The best way for businesses to remain relevant is to identify their internal weaknesses, attack them ruthlessly and eliminate those weaknesses before the competition exploits them or those weaknesses prevent your company from serving your customers to the utmost of your abilities. It sounds great in theory, but can be a very difficult thing to force yourselves to do. It can often be expensive and imprecise, but it can preserve your company’s long-term health whereas so many legacy companies have been discarded by the wayside for not embracing the influx of new technology.
I don’t think anyone in their right mind would accuse Google of failing to embrace change or technology in the performance of its businesses. It’s one of the most innovative companies the world has ever seen with sprawling arms in all different manner of inventions and improvements for every kind of technology you can imagine (and probably some that you don’t).
But, that doesn’t mean Google doesn’t have weaknesses within its core products — weaknesses other companies would love to exploit and profit from.
One such weakness lived inside one of Google’s most important flagship products — maps.
Maps are one of the our smart phones’ most valuable features. From an advertising standpoint, and a Google revenue standpoint, highlighting specific venues in a city can push people to different restaurants or bars, etc. based purely on Google recommendations. From a consumer’s standpoint, Maps help us navigate unfamiliar cities without having to stop and ask for directions all the time, printing out paper maps, or buying the folding kind. Even for residents of a city, if you’re in a neighborhood you’re not familiar with, Maps can get you home or to that new restaurant everyone’s been buzzing about. I would venture a guess that Maps are one of the most used apps in the mobile arsenal of most American consumers.
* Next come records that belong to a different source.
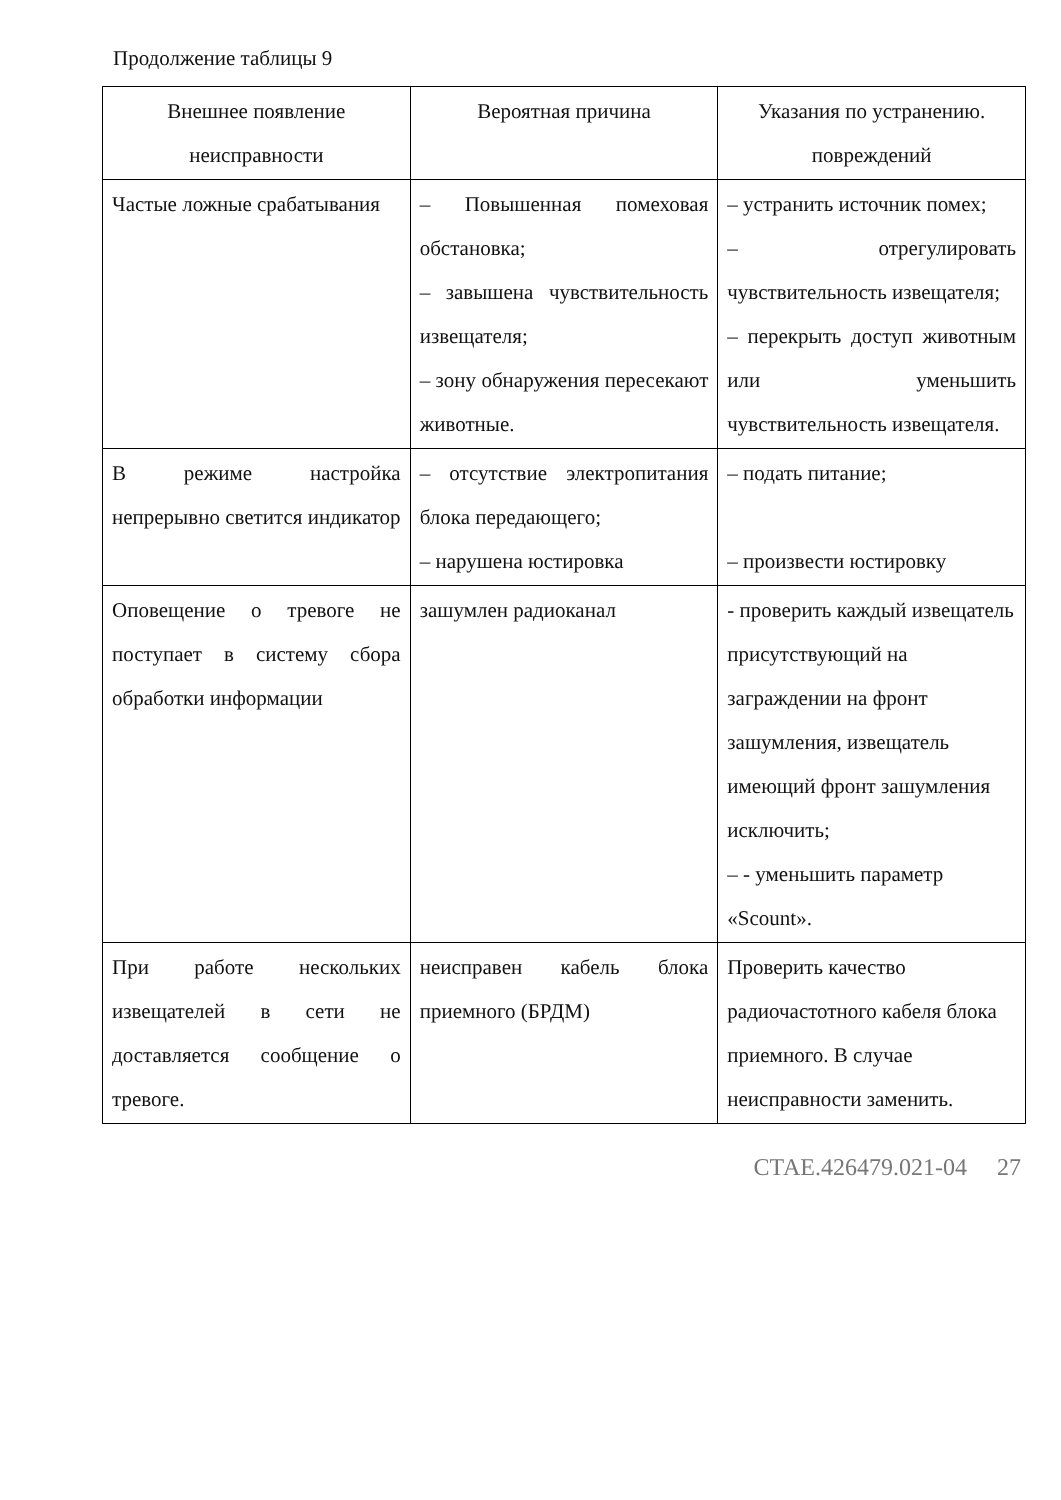Продолжение таблицы 9
| Внешнее появление неисправности | Вероятная причина | Указания по устранению. повреждений |
| --- | --- | --- |
| Частые ложные срабатывания | – Повышенная помеховая обстановка; – завышена чувствительность извещателя; – зону обнаружения пересекают животные. | – устранить источник помех; – отрегулировать чувствительность извещателя; – перекрыть доступ животным или уменьшить чувствительность извещателя. |
| В режиме настройка непрерывно светится индикатор | – отсутствие электропитания блока передающего; – нарушена юстировка | – подать питание; – произвести юстировку |
| Оповещение о тревоге не поступает в систему сбора обработки информации | зашумлен радиоканал | - проверить каждый извещатель присутствующий на заграждении на фронт зашумления, извещатель имеющий фронт зашумления исключить; – - уменьшить параметр «Scount». |
| При работе нескольких извещателей в сети не доставляется сообщение о тревоге. | неисправен кабель блока приемного (БРДМ) | Проверить качество радиочастотного кабеля блока приемного. В случае неисправности заменить. |
СТАЕ.426479.021-04 27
With it playing such a central and pivotal role in our everyday lives, it’s imperative Google gets it right. It’s even more imperative that it continues to remain the leader in this field.
What was Google Maps’ core weakness? Working offline.
So what did Google do? They fixed it. Before someone else came along and exploited that weakness.
Outside Magazine put the new feature through the ringer in the way only Outside can, and found it works amazingly well:
“How Well Do Google Maps Work Offline? Absolutely Flawlessly. Last week, Google announced it will make its maps available offline. We tested the new feature in New York and South Africa—and found the service works brilliantly”
That’s high praise from an outfit known to put gear through the gauntlet. It’s a valuable lesson for enterprises too. Google self-identified a weakness in a core product offering and went about fixing it before it cost them customers, business and revenue.
Think about the chinks in your company’s armor and how you can repair them before they become fatal flaws. It might just save your company some day.